* **Description of the task**:
Among the lines of the records, please find those that contain the word "Substring" and copy them.

* **Version difference data**:
>>>
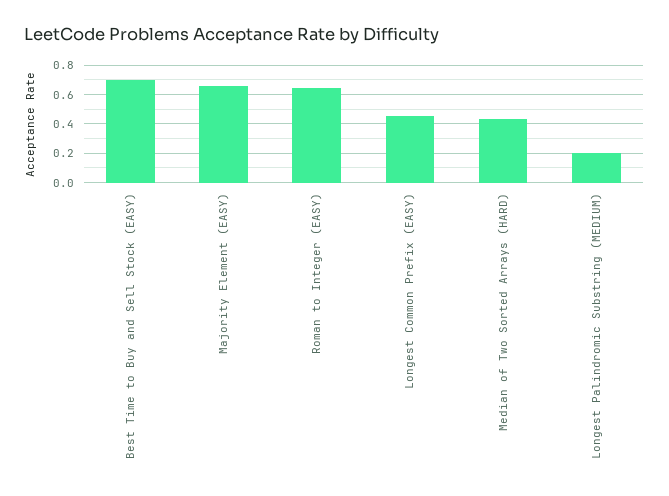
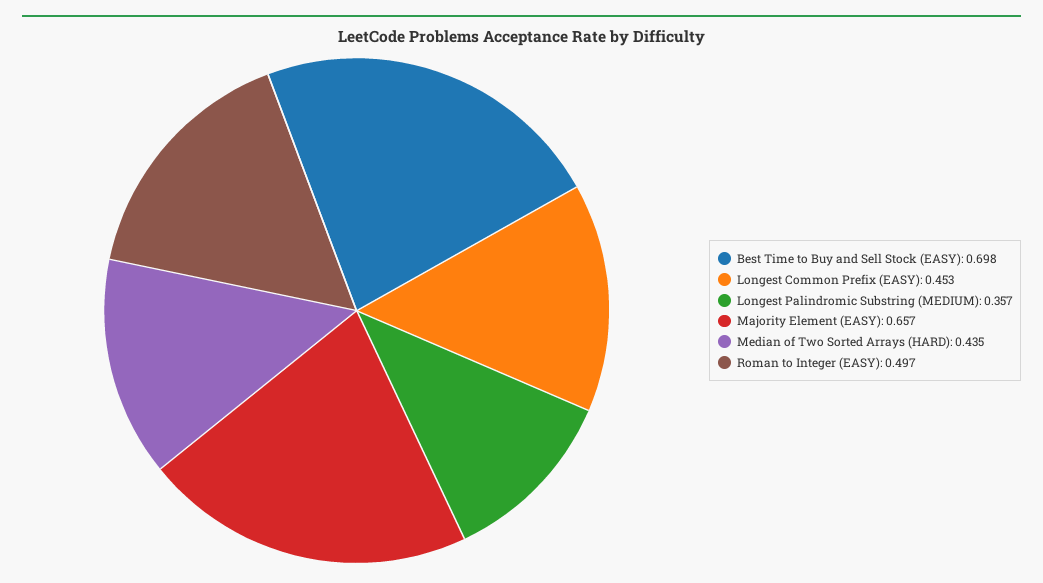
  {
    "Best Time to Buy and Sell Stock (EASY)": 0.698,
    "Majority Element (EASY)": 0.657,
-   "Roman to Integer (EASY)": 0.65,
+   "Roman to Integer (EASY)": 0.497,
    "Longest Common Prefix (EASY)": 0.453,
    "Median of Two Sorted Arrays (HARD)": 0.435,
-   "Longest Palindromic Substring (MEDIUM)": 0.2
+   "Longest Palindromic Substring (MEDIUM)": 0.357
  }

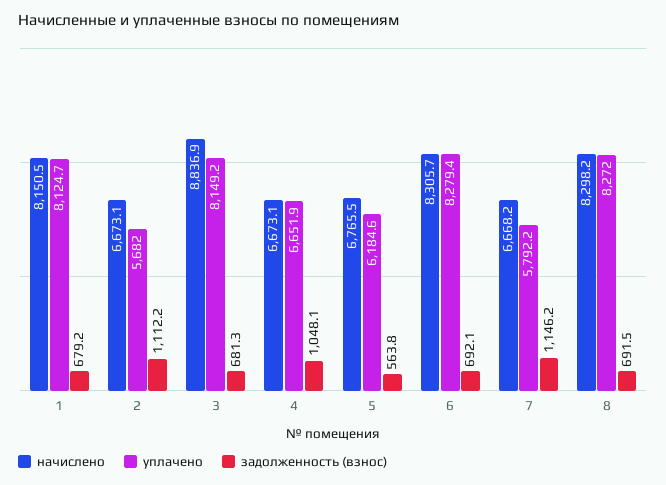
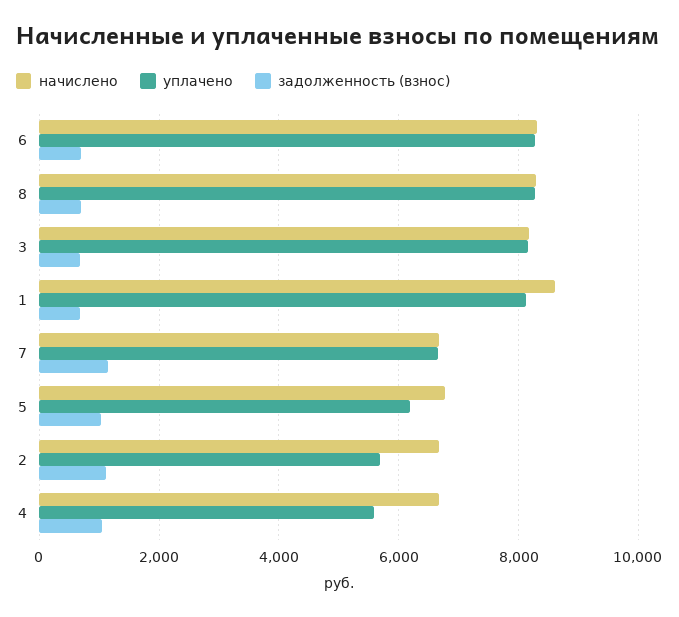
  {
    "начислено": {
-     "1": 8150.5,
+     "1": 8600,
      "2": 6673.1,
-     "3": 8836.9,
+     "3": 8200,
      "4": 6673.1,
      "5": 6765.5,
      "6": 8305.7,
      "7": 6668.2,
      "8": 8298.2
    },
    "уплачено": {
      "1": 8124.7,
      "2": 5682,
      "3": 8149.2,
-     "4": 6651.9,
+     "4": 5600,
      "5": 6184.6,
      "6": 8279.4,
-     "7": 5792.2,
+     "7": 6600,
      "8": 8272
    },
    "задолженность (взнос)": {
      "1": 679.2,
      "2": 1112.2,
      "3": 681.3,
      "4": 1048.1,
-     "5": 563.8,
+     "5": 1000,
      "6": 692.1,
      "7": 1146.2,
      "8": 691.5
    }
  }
<<<
* **Problem solution**:
-   "Longest Palindromic Substring (MEDIUM)": 0.2
+   "Longest Palindromic Substring (MEDIUM)": 0.357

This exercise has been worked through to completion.